Velocity conversion is essential when working with cars because speeds are often given in miles per hour (mph), but we need meters per second (m/s) for scientific calculations. In our original exercise, the car's velocity is given as 60 mph. To convert this, we apply the conversion factor:\[ 1 \ \text{mph} = 0.44704 \ \text{m/s} \]Multiply the velocity by this factor:\[ 60 \ \text{mph} \times 0.44704 \ \text{m/s per mph} = 26.8224 \ \text{m/s} \]Why do we convert to m/s? It ensures we can accurately perform calculations using standard units of measurement. Physics often relies on coherent units like meters, seconds, and kilograms, which align with the international system (SI). Remembering this formula helps simplify and integrate calculations across different fields of physics and engineering.

Acceleration is the rate of change of velocity. For cases involving constant acceleration, we use the formula:\[ a = \frac{v - u}{t} \]Here’s what each symbol means:

• \( a \): the acceleration.
• \( v \): the final velocity (in m/s).
• \( u \): the initial velocity (in m/s).
• \( t \): the time period over which the acceleration occurs.
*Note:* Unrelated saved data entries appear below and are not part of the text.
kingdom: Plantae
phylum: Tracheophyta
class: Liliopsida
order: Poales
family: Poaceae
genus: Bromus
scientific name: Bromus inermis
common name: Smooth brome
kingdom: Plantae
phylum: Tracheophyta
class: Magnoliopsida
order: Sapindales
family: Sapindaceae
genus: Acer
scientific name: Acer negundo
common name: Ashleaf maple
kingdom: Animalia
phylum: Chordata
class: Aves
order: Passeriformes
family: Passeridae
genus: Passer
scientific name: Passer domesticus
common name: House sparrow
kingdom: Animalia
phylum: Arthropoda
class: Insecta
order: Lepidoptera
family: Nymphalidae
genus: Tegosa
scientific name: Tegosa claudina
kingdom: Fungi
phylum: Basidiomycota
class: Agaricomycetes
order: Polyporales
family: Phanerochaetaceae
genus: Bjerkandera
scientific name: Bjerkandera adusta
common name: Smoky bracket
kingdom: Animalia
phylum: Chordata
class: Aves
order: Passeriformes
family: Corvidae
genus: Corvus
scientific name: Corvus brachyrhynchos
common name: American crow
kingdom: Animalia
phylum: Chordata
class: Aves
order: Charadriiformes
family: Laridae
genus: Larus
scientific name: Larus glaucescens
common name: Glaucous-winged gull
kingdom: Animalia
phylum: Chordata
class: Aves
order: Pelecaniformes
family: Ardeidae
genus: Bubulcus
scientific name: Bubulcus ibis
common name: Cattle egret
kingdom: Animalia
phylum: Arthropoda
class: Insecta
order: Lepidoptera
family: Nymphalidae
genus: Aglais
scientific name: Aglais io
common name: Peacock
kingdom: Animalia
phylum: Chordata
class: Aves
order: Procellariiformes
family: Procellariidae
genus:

Applying this to our scenario where the car accelerates from rest, we set \( u = 0 \), and the formula becomes:\[ a = \frac{v}{t} \]For our specific exercise, substituting in the converted final velocity of 26.8224 m/s and the time of 30 seconds gives:\[ a = \frac{26.8224 \ \text{m/s}}{30 \ \text{s}} = 0.89408 \ \text{m/s}^2 \]Understanding these principles enables us to find how fast an object is speeding up and comprehend how forces result in changes to an object’s motion.